__PROBLEM DETAILS__.
In the data below, which lines hold "como"? Copy every one.

__RECORDS SHOWN__.
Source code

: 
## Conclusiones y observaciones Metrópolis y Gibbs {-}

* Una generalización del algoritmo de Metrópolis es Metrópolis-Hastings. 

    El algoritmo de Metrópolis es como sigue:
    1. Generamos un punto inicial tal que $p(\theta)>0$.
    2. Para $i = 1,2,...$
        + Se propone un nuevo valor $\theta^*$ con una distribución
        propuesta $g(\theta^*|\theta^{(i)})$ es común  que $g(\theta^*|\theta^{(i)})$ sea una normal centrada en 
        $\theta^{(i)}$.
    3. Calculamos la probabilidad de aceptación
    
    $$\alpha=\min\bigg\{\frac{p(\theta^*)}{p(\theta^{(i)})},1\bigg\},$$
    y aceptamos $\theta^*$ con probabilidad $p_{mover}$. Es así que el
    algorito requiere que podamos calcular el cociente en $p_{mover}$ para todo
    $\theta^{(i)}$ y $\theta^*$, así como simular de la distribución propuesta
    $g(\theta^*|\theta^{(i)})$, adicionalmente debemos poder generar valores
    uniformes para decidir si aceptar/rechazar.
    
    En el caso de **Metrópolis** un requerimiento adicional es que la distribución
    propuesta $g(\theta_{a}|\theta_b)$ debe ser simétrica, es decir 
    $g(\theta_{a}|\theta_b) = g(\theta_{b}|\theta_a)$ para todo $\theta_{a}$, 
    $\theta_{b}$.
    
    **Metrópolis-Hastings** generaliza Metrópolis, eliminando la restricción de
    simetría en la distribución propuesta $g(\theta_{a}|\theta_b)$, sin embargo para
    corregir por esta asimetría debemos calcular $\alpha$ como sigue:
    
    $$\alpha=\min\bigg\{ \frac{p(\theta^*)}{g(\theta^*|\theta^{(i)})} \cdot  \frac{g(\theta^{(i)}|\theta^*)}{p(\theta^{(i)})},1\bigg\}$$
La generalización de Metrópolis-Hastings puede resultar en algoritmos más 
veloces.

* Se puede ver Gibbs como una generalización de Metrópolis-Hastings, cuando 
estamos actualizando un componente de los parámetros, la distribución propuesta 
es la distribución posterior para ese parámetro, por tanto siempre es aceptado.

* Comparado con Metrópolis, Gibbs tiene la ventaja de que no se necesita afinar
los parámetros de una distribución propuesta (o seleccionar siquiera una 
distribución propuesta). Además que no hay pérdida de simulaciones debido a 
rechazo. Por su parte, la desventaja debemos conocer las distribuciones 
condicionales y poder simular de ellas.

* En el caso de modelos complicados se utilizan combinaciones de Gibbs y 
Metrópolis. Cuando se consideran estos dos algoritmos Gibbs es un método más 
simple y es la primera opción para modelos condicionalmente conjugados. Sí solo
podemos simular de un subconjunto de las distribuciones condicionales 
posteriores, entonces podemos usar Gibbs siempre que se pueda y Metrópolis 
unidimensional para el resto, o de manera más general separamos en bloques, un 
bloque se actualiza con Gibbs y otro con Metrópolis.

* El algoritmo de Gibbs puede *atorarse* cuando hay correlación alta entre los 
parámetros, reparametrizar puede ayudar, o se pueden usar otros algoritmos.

__EXPECTED ANSWER__.
    El algoritmo de Metrópolis es como sigue:
    $\theta^{(i)}$ y $\theta^*$, así como simular de la distribución propuesta
    corregir por esta asimetría debemos calcular $\alpha$ como sigue:
* Se puede ver Gibbs como una generalización de Metrópolis-Hastings, cuando 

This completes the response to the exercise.